Building a wall to control immigration from Mexico is hardly a new idea. In October 2006, President George W. Bush signed the Secure Fence Act to authorize and partially fund the construction of 700 miles of steel fences and other hurdles along the Mexican border. “This bill will help protect the American people,” Bush said at the time. “This bill will make our borders more secure.”
A wall has an obvious appeal. It represents a concrete and visible effort to keep immigrants out; it carries great symbolic power. It is a perfect policy for allaying the concerns of an electorate who might see immigrants as a source of their economic misfortune or a threat to national security. But would it really keep immigrants from illegally entering the United States?
From 1965 to 2010, the United States spent over $40 billion (adjusted to 2010 values) to securing the border.
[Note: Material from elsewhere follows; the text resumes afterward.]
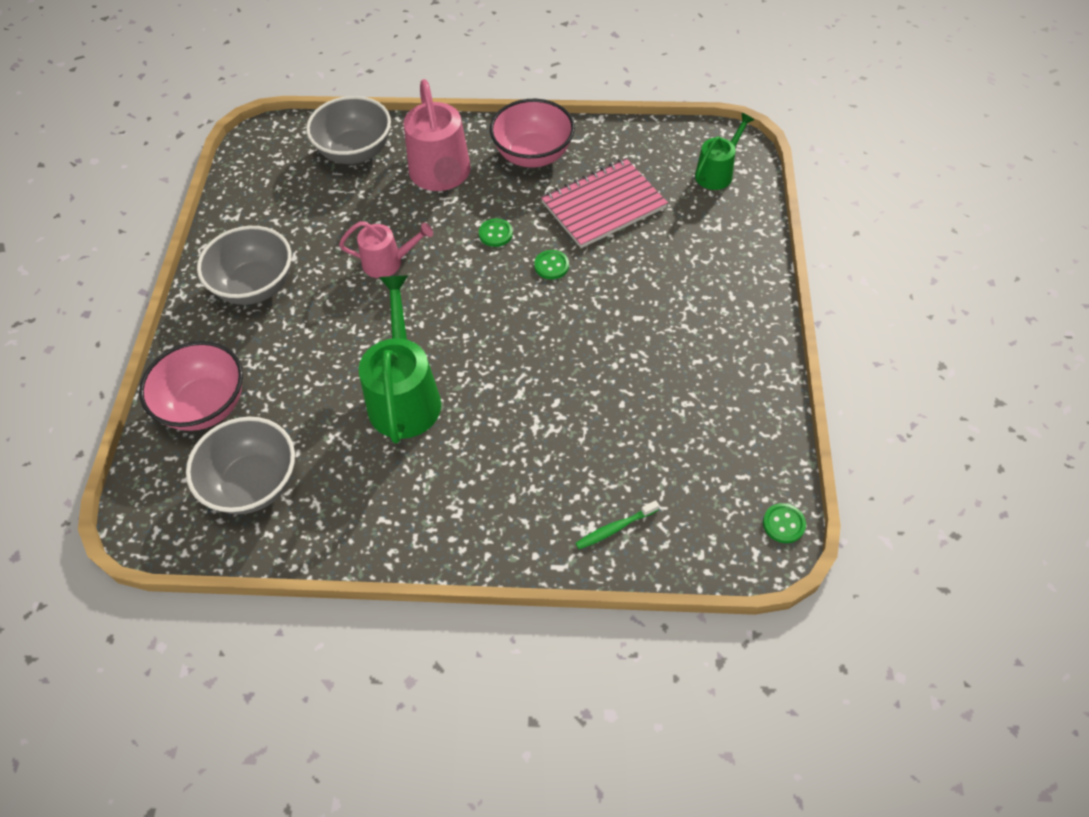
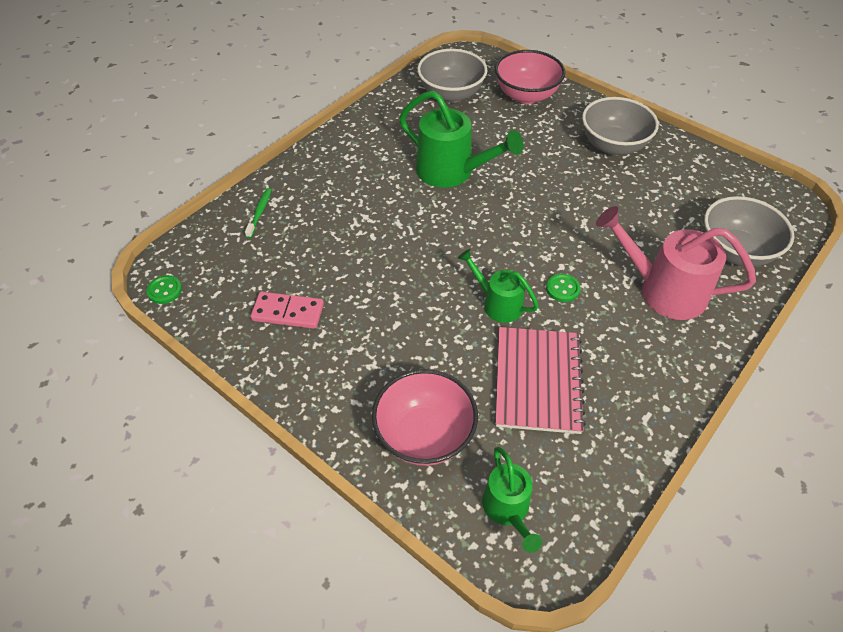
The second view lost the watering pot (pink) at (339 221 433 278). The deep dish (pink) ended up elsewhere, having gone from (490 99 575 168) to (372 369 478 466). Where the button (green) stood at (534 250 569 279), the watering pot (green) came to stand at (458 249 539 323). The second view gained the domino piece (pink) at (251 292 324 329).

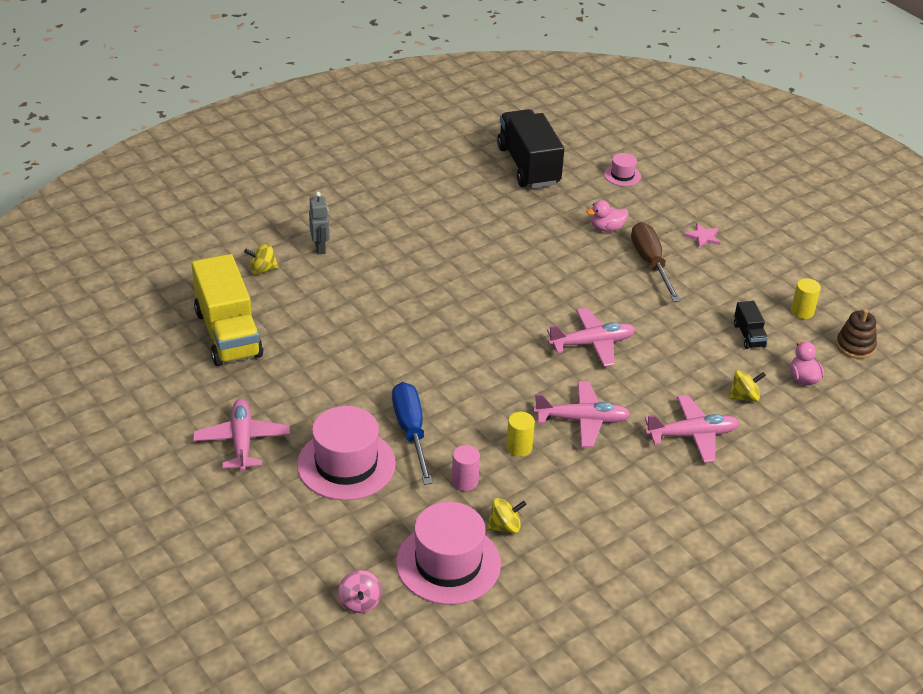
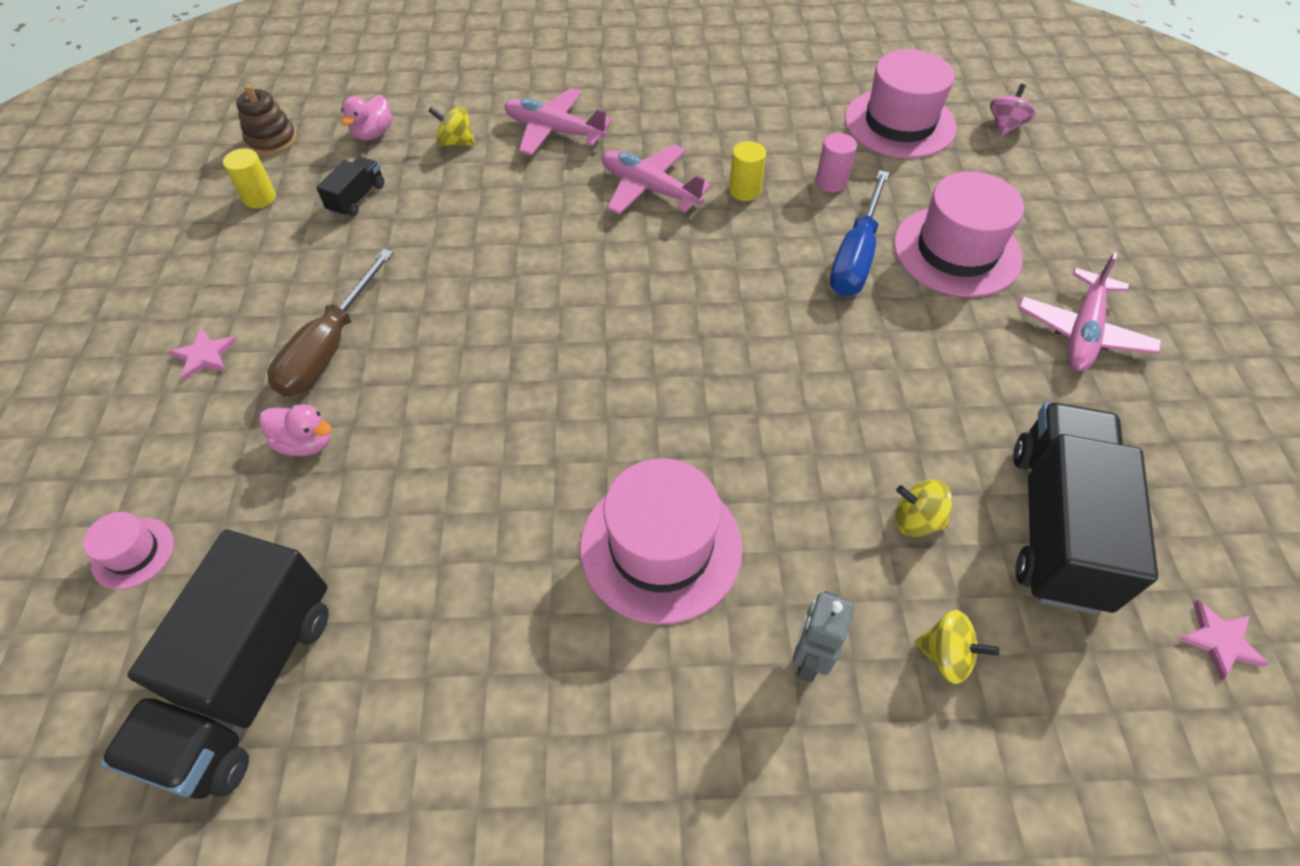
What was the lorry (yellow) at (192 254 263 366) turned into the lorry (ebony) at (1013 402 1158 614). The toy top (yellow) ended up elsewhere, having gone from (487 498 527 534) to (895 480 952 537). The second view lost the plane (pink) at (547 308 636 367). The second view gained the hat (pink) at (580 458 742 624). The second view gained the star (pink) at (1177 600 1268 680).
These funds supported not just the fence and technology to prevent clandestine crossing, but also the number of officers patrolling the border, which increased from 1,500 in 1965 to over 20,000 in 2010.
Spending on the border first spiked after the 1986 Immigration Reform and Control Act (IRCA) – major legislation that increased border enforcement and imposed sanctions on employers hiring undocumented workers, and also opened the path to legalization for 2.3 million Mexicans already in the United States.